**List of tasks**
**1.** In the passage on sealing and unsealing data, what does the SCP return after encryption?
**2.** Transcribe part of the passage on sealing and unsealing data, starting at the words "- After encryption, the" and ending after the words "was originally SEALed.)".

**Quoted passage**
+--

A program which tried to "cookie you" this way would find that,
because of the random nonce, the result of sealing a given
string is constantly completely different, and no useful information
about the identity of the machine is revealed by the sealing
operation.
- After encryption, the SCP returns the encrypted result as
the return value of the SEAL operation.
- When an SCP is given encrypted data to UNSEAL, it internally
attempts to decrypt the encrypted data using its platform-specific
key. This means that, if the encrypted data was originally sealed
on a different machine, the UNSEAL operation will fail outright
immediately. (You can't take a sealed file and transfer it to
another machine and unseal it there; because the platform-specific
key is used for encryption and decryption, and can't be extracted
from the SCP, you can only UNSEAL data on the same machine on
which it was originally SEALed.)

+--

**Entries shown**
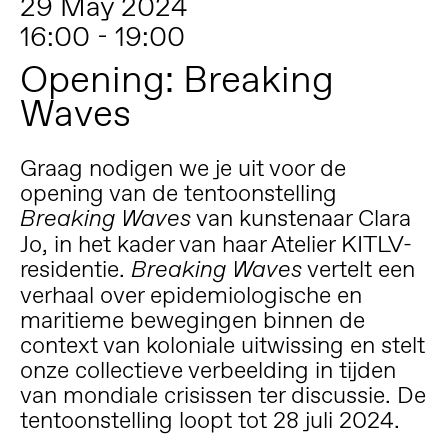
29 May 2024
16:00 - 19:00
Opening: Breaking
Waves
Graag nodigen we je uit voor de
opening van de tentoonstelling
van kunstenaar Clara
Breaking Waves
Jo, in het kader van haar Atelier KITLV-
residentie.
vertelt een
Breaking Waves
verhaal over epidemiologische en
maritieme bewegingen binnen de
context van koloniale uitwissing en stelt
onze collectieve verbeelding in tijden
van mondiale crisissen ter discussie. De
tentoonstelling loopt tot 28 juli 2024.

+--

**Replies**
**1.** It returns the encrypted result as the return value of the SEAL operation.

**2.**
- After encryption, the SCP returns the encrypted result as
the return value of the SEAL operation.
- When an SCP is given encrypted data to UNSEAL, it internally
attempts to decrypt the encrypted data using its platform-specific
key. This means that, if the encrypted data was originally sealed
on a different machine, the UNSEAL operation will fail outright
immediately. (You can't take a sealed file and transfer it to
another machine and unseal it there; because the platform-specific
key is used for encryption and decryption, and can't be extracted
from the SCP, you can only UNSEAL data on the same machine on
which it was originally SEALed.)